**GIVEN REQUEST 1**
According to the note in the derivation, why are (y, z) treated as a single variable?
**GIVEN REQUEST 2**
Rewrite the stretch of the derivation from "At the E-step, we" through "l(\mu_p, \nu_r, \sigma_p^2, \tau_r^2)", replacing "calculated" with "computed".

**DOCUMENT SECTION**
════

At the E-step, we calculated

\begin{align*}
w_{(y^{(pr)}, z^{(pr)})}= Q_{pr}(y^{(pr)}, z^{(pr)})
\end{align*}

based on the equation from **(c)**.

Then the lower bound for log likelihood:

\begin{align*}
l(\mu_p, \nu_r, \sigma_p^2, \tau_r^2)  
&= 
\sum_{p=1}^{P} \sum_{r=1}^{R} \sum_{(y,z)}Q_{pr}(y^{(pr)}, z^{(pr)})\log \frac{p(y^{(pr)}, z^{(pr)}, x^{(pr)})}{Q_{pr}(y^{(pr)}, z^{(pr)})}
\\ 
&=
\sum_{p=1}^{P} \sum_{r=1}^{R} \sum_{(y,z)} w_{(y^{(pr)}, z^{(pr)})} \log \frac{p(y^{(pr)}, z^{(pr)}, x^{(pr)})}{w_{(y^{(pr)}, z^{(pr)})}}
\\
&=
\sum_{p=1}^{P} \sum_{r=1}^{R} \sum_{(y,z)} w_{(y^{(pr)}, z^{(pr)})} \log \frac{\frac{1}{(2\pi)^{2/3} \left|\Sigma_{pr}\right|^{1/2}} \exp \bigg(-\frac{1}{2}(a^{(pr)} - m_{pr})^T \Sigma_{pr}^{-1} (a^{(pr)} - m_{pr}) \bigg)}{w_{(y^{(pr)}, z^{(pr)})}} \\
&= \sum_{p=1}^{P} \sum_{r=1}^{R} \sum_{(y,z)} w_{(y^{(pr)}, z^{(pr)})}\bigg (\log \frac{1}{(2\pi)^{2/3} \left|\Sigma_{pr}\right|^{1/2}} - \frac{1}{2}(a^{(pr)} - m_{pr})^T \Sigma_{pr}^{-1} (a^{(pr)} - m_{pr}) - \log w_{(y^{(pr)}, z^{(pr)})} \bigg ) \\
\end{align*}


Note: $(y, z)$ are treated as a single variable to make it easy to track the summation as suggested in the problem description.

════

**GIVEN DATA**

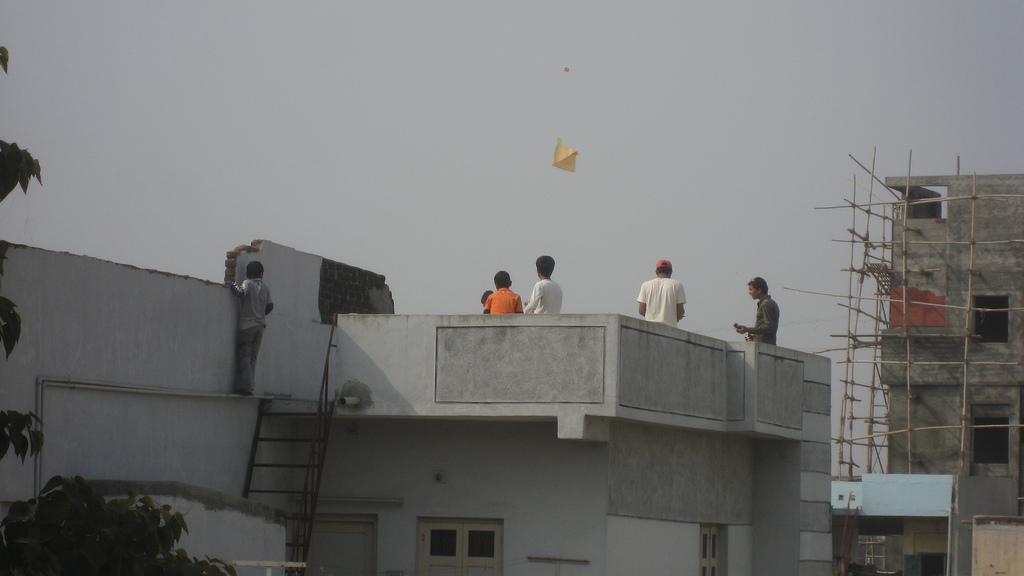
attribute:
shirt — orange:
[485, 272, 524, 310]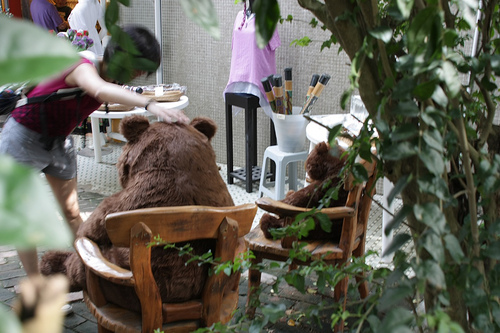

════

**WORKED SOLUTION 1**
They are treated as a single variable to make the summation easy to track, as the problem description suggests.

**WORKED SOLUTION 2**
At the E-step, we computed

\begin{align*}
w_{(y^{(pr)}, z^{(pr)})}= Q_{pr}(y^{(pr)}, z^{(pr)})
\end{align*}

based on the equation from **(c)**.

Then the lower bound for log likelihood:

\begin{align*}
l(\mu_p, \nu_r, \sigma_p^2, \tau_r^2)